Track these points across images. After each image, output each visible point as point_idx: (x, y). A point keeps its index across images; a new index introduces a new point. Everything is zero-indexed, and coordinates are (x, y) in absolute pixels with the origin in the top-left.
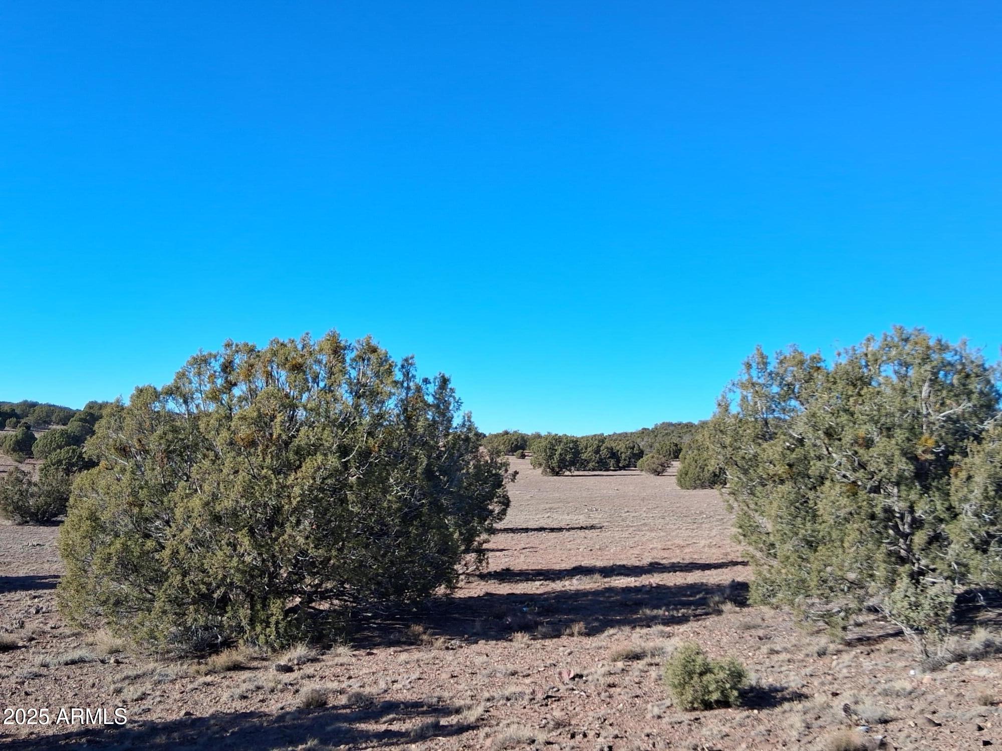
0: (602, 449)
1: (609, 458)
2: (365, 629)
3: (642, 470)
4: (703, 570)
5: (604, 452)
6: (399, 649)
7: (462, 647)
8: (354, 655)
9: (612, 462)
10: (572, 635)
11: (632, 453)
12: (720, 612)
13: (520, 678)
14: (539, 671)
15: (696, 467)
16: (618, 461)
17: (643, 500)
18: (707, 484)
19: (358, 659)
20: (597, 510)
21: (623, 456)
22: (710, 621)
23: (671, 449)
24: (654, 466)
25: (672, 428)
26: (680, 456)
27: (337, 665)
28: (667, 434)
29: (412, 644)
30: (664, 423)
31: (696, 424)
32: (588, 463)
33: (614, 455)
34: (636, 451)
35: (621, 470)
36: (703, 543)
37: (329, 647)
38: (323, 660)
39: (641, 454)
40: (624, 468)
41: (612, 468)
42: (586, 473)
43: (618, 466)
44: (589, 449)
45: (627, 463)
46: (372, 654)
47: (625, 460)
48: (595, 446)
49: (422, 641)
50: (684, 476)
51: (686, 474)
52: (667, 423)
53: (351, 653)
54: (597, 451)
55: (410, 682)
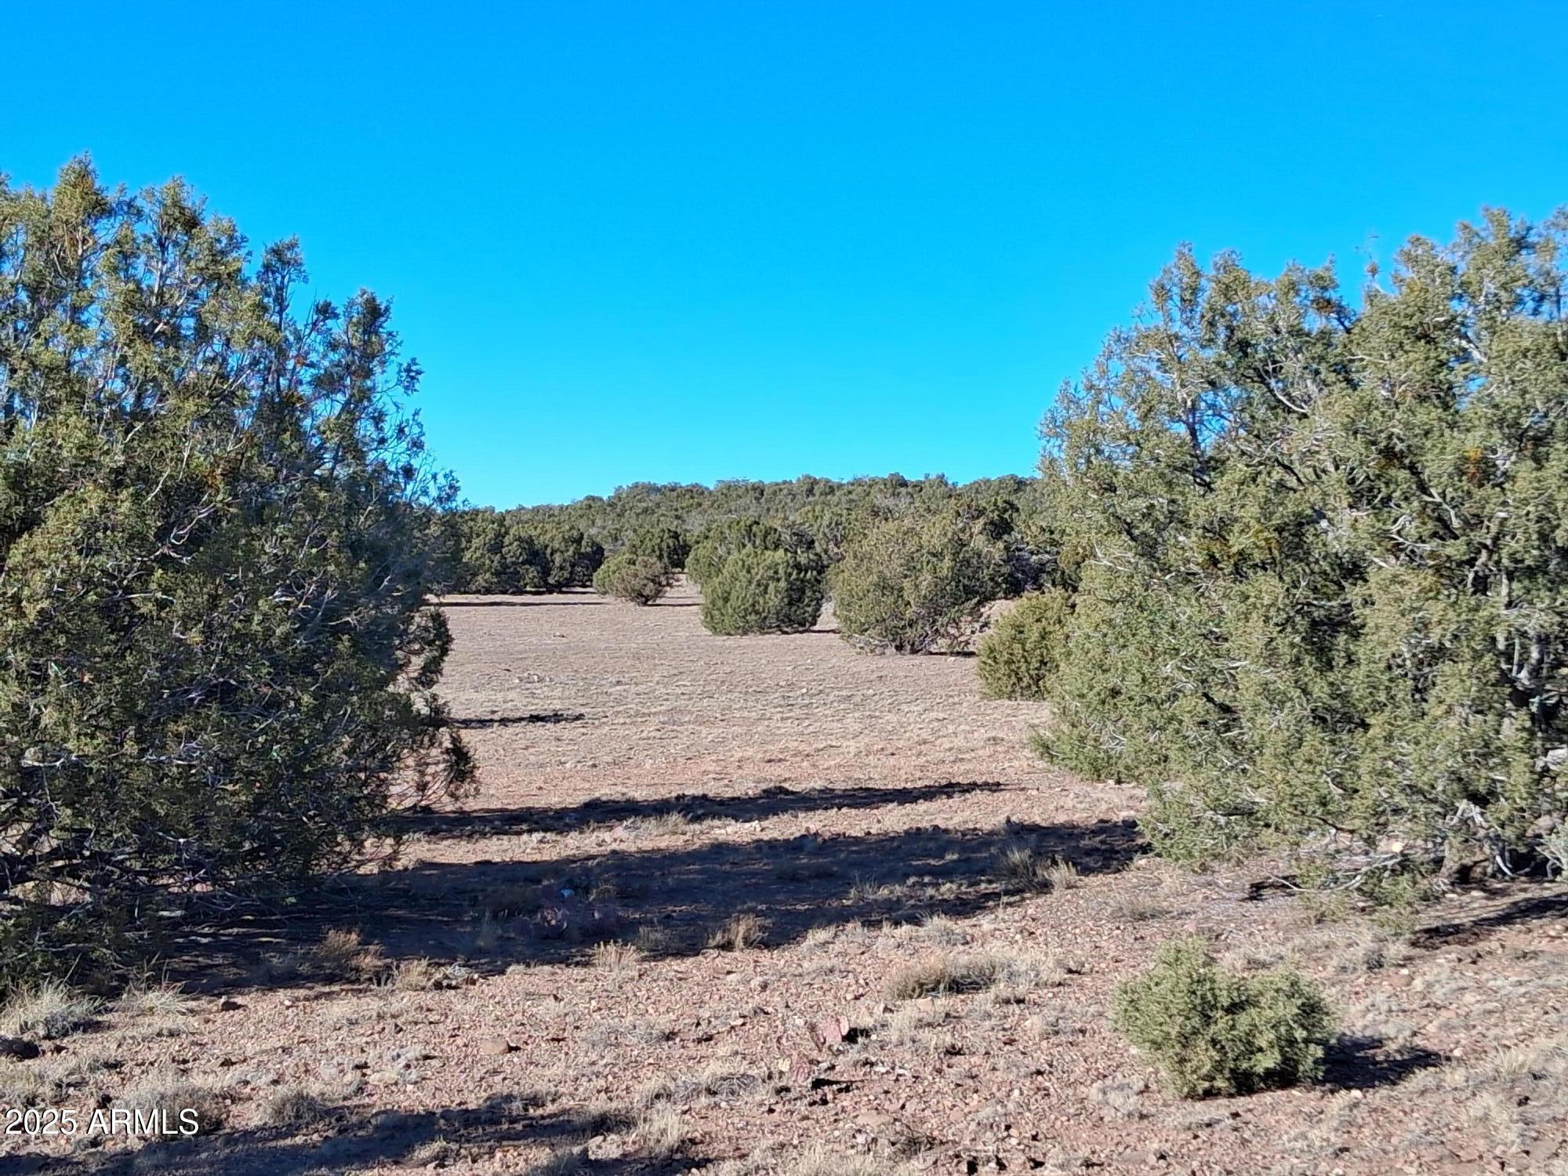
++++++++++
> DIRECTIONS: Lay out the lines of the listing above as a Markdown table with two columns, Row and Line: Row holds a running row number and Line holds the line itself. Cover the whole listing, skip blank lines, and leave the pictures out of the table.

> RESPONSE:
| Row | Line |
|---|---|
| 1 | Track these points across images. After each image, output each visible point as point_idx: (x, y). A point keeps its index across images; a new index introduces a new point. Everything is zero-indexed, and coordinates are (x, y) in absolute pixels with the origin in the top-left. |
| 2 | 0: (602, 449) |
| 3 | 1: (609, 458) |
| 4 | 2: (365, 629) |
| 5 | 3: (642, 470) |
| 6 | 4: (703, 570) |
| 7 | 5: (604, 452) |
| 8 | 6: (399, 649) |
| 9 | 7: (462, 647) |
| 10 | 8: (354, 655) |
| 11 | 9: (612, 462) |
| 12 | 10: (572, 635) |
| 13 | 11: (632, 453) |
| 14 | 12: (720, 612) |
| 15 | 13: (520, 678) |
| 16 | 14: (539, 671) |
| 17 | 15: (696, 467) |
| 18 | 16: (618, 461) |
| 19 | 17: (643, 500) |
| 20 | 18: (707, 484) |
| 21 | 19: (358, 659) |
| 22 | 20: (597, 510) |
| 23 | 21: (623, 456) |
| 24 | 22: (710, 621) |
| 25 | 23: (671, 449) |
| 26 | 24: (654, 466) |
| 27 | 25: (672, 428) |
| 28 | 26: (680, 456) |
| 29 | 27: (337, 665) |
| 30 | 28: (667, 434) |
| 31 | 29: (412, 644) |
| 32 | 30: (664, 423) |
| 33 | 31: (696, 424) |
| 34 | 32: (588, 463) |
| 35 | 33: (614, 455) |
| 36 | 34: (636, 451) |
| 37 | 35: (621, 470) |
| 38 | 36: (703, 543) |
| 39 | 37: (329, 647) |
| 40 | 38: (323, 660) |
| 41 | 39: (641, 454) |
| 42 | 40: (624, 468) |
| 43 | 41: (612, 468) |
| 44 | 42: (586, 473) |
| 45 | 43: (618, 466) |
| 46 | 44: (589, 449) |
| 47 | 45: (627, 463) |
| 48 | 46: (372, 654) |
| 49 | 47: (625, 460) |
| 50 | 48: (595, 446) |
| 51 | 49: (422, 641) |
| 52 | 50: (684, 476) |
| 53 | 51: (686, 474) |
| 54 | 52: (667, 423) |
| 55 | 53: (351, 653) |
| 56 | 54: (597, 451) |
| 57 | 55: (410, 682) |